#### Given text:
Content starts

Yeah, yeah, we all know the Shakespearian version of how Caesar’s death went down. If that version were true, one might wonder why an extremely superstitious person like Julius Caesar didn’t stay home from the Senate that day. Take a look at Plutarch’s Life of Julius Caesar, though, and the oracle’s statement lacks the drama ol’ Willie gave it. Transliterating the Greek into contemporary English, it comes off more like, “Hey, ya’ might wanna watch your step there around the 15th of March or so.” Go ahead, toss in a Brooklyn accent and give the oracle a wide-brimmed grey fedora to hide his face, just for effect. We can see where Julius might not have thought homicide was in the offing for the day.
We assume that since JC and Brutus had that fatal encounter that the oracle’s prophecy was fulfilled. What if that wasn’t the Ides of March the soothsayer had in mind, though? What if his divination applied to a time much further into the future, a time that an ancient Roman would not have understood, one where the calendar was the only thing he recognised? What if that most fateful of March Ides has yet to happen?
Granted, a number of other bad things have happened on this date. Russia’s Czar Nicholas II didn’t find March 15 especially hospitable. Czechoslovakia was effectively wiped off the map on this date in 1939. My guess is CBS show runners still steer clear of Les Moonves today after the network had the balls to cancel “The Ed Sullivan Show” on this date. If one is even the tiniest bit superstitious, it’s best to just stay home and nap, which is pretty much what I’d like to do.
There’s always that chance, though, that the worst is yet to come. So, just to stoke those fires of fear and imagination, here are a few things that could make the Ides of March much, much worse than being stabbed in the back by your best friend.

Content ends

#### Required actions:
1. In the Ides of March text, in what year was Czechoslovakia effectively wiped off the map on March 15?
2. Please show every line in the records that contains the word "oder".

#### Records supplied:
Content starts

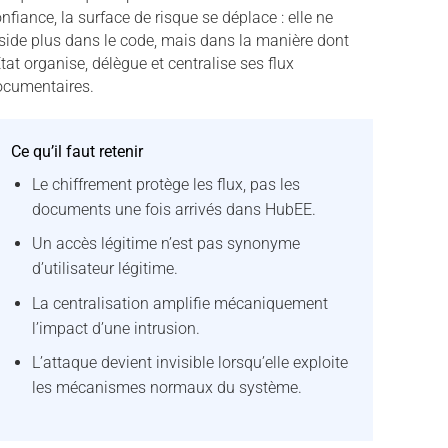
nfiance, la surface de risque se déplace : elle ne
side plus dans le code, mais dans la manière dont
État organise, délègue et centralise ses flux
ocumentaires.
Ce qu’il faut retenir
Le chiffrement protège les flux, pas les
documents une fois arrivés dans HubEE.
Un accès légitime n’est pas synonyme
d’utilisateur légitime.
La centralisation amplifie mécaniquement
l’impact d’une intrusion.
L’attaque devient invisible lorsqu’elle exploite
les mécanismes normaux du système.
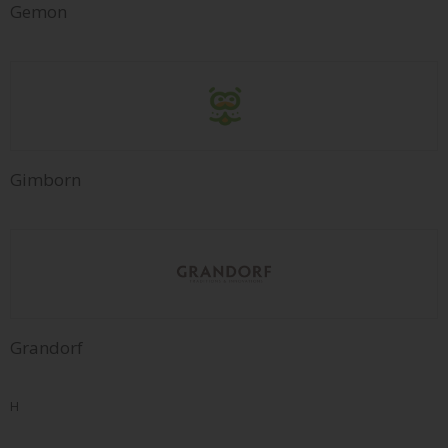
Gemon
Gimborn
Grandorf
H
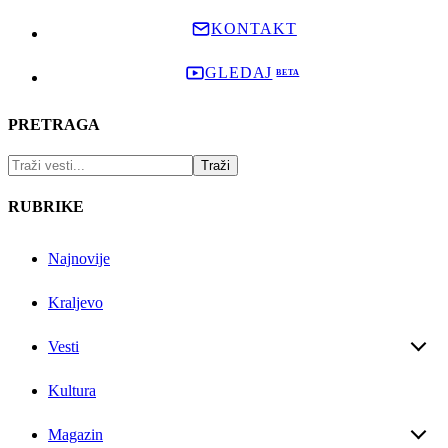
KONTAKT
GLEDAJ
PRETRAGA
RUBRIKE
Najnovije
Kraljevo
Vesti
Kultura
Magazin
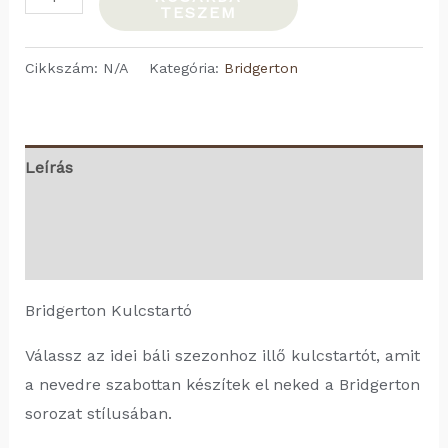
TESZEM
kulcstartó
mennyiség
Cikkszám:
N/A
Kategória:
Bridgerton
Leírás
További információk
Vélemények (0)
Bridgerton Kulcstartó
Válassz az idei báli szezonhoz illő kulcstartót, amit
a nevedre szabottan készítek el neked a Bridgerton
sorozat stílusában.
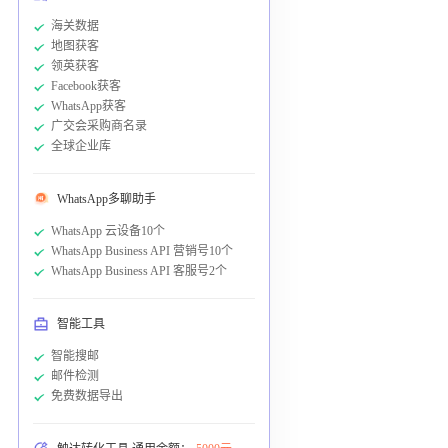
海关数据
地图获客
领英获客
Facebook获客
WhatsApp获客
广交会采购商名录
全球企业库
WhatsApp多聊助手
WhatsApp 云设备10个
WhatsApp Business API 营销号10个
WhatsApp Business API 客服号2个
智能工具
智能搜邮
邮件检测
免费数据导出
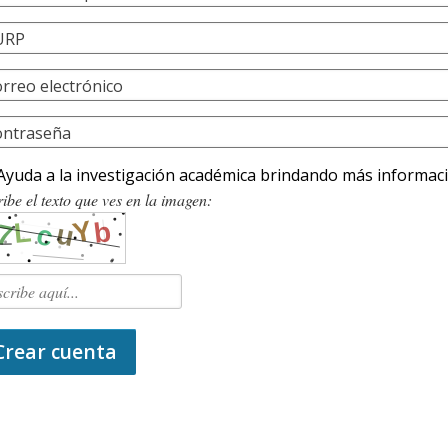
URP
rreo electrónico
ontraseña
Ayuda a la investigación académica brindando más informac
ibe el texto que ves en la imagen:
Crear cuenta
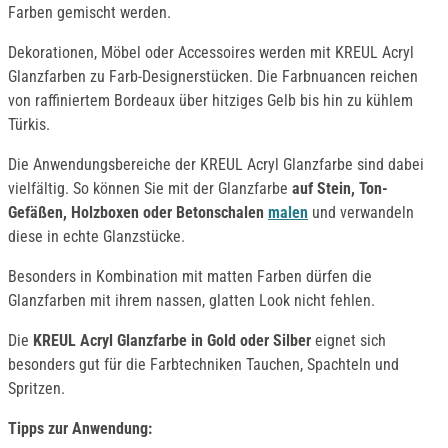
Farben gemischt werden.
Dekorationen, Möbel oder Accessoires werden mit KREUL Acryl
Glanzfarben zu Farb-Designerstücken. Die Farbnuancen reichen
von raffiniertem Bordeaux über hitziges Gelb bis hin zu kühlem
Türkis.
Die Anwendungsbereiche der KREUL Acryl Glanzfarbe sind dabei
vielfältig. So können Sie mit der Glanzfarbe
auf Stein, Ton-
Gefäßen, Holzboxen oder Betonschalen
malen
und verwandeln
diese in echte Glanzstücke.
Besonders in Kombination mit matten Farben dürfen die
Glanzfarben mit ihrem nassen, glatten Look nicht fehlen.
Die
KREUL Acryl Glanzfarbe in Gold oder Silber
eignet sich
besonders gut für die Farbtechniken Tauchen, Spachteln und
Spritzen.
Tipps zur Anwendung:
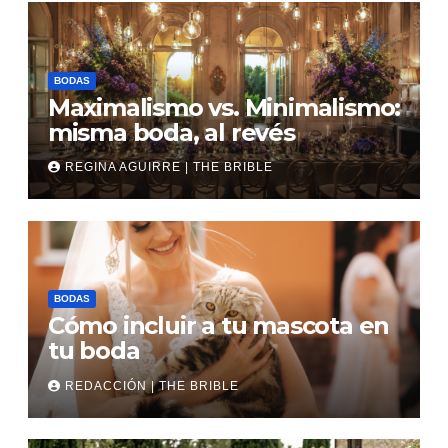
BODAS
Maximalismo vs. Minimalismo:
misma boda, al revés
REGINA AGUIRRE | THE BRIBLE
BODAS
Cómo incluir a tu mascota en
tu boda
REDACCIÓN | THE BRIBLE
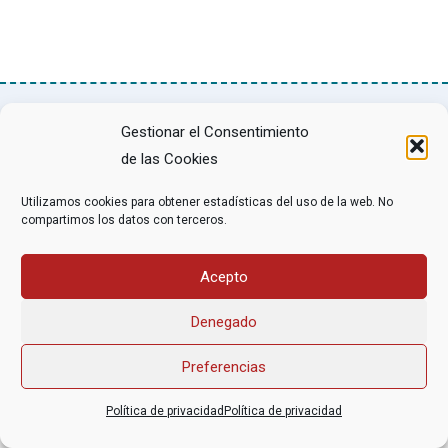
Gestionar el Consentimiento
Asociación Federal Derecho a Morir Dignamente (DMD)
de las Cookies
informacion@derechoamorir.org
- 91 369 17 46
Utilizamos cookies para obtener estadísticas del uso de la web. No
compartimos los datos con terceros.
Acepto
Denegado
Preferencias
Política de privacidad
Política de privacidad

Content ends

#### Task answers:
1. 1939

2.
Dekorationen, Möbel oder Accessoires werden mit KREUL Acryl
Gefäßen, Holzboxen oder Betonschalen
KREUL Acryl Glanzfarbe in Gold oder Silber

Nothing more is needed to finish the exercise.